Con la palabra “solidaridad” el gobierno tiene una obsesión. Ya la incluyó en el impuesto PAIS (Para una Argentina Inclusiva y Solidaria) que gravaba con un 30% la compra de dólares. Lo vuelve a incluir acá. El pago de impuestos no es una situación empática ni una colaboración para extirpar las culpas de clase: es el financiamiento de un Estado al cual después le exigimos su redistribución, por lo tanto debe ser una política decidida a igualar las cosas. La equitativa redistribución de los ingresos lejos está de ser una cuestión de solidaridad, palabra que, planteada en estos términos, tiene una semejanza cruel con caridad: la mano límpida que baja desde las alturas para ayudar al mendigo pero que no se replantea la desigual simetría de la escena.

Por su parte, el Frente de Izquierda también propuso su proyecto de este impuesto. Fue en abril, hace ya tiempo, y el monto recaudado alcanzaría los 20.000 millones de dólares. Lo que pide gravar el trotskismo argentino es el capital desde cien millones de pesos, ganancias bancarias, altas rentas, grandes propiedades y vivienda ociosa. Es un paquete mucho más ambicioso pero que al ser minoría en el Congreso la relación de fuerzas no le permite prosperidad. Ahora la discusión es el “Aporte solidario y extraordinario para ayudar a morigerar los efectos de la pandemia” del oficialismo. Esta discusión habilita una nueva perspectiva social. Sigue siendo poco, el impuesto es por única vez, sin embargo es sumamente necesario.

■ TAREA A: Reproduzca el pasaje del texto sobre el aporte solidario que va desde "Con la palabra" hasta "de la escena.", ambos incluidos.
■ TAREA B: Según el texto sobre el aporte solidario, ¿cuánto alcanzaría el monto recaudado con el proyecto del Frente de Izquierda?

■ FILAS PROPORCIONADAS:
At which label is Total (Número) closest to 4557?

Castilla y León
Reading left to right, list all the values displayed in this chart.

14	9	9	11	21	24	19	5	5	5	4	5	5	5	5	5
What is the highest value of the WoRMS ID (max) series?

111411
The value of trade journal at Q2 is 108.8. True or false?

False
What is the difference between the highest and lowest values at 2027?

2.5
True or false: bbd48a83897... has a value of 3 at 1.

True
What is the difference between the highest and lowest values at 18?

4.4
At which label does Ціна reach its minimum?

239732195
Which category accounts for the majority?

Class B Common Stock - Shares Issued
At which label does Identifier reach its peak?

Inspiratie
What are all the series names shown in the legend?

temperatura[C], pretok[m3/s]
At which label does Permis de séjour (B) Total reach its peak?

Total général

■ ESPACIO DE RESPUESTA A:
Con la palabra “solidaridad” el gobierno tiene una obsesión. Ya la incluyó en el impuesto PAIS (Para una Argentina Inclusiva y Solidaria) que gravaba con un 30% la compra de dólares. Lo vuelve a incluir acá. El pago de impuestos no es una situación empática ni una colaboración para extirpar las culpas de clase: es el financiamiento de un Estado al cual después le exigimos su redistribución, por lo tanto debe ser una política decidida a igualar las cosas. La equitativa redistribución de los ingresos lejos está de ser una cuestión de solidaridad, palabra que, planteada en estos términos, tiene una semejanza cruel con caridad: la mano límpida que baja desde las alturas para ayudar al mendigo pero que no se replantea la desigual simetría de la escena.

■ ESPACIO DE RESPUESTA B: 20.000 millones de dólares.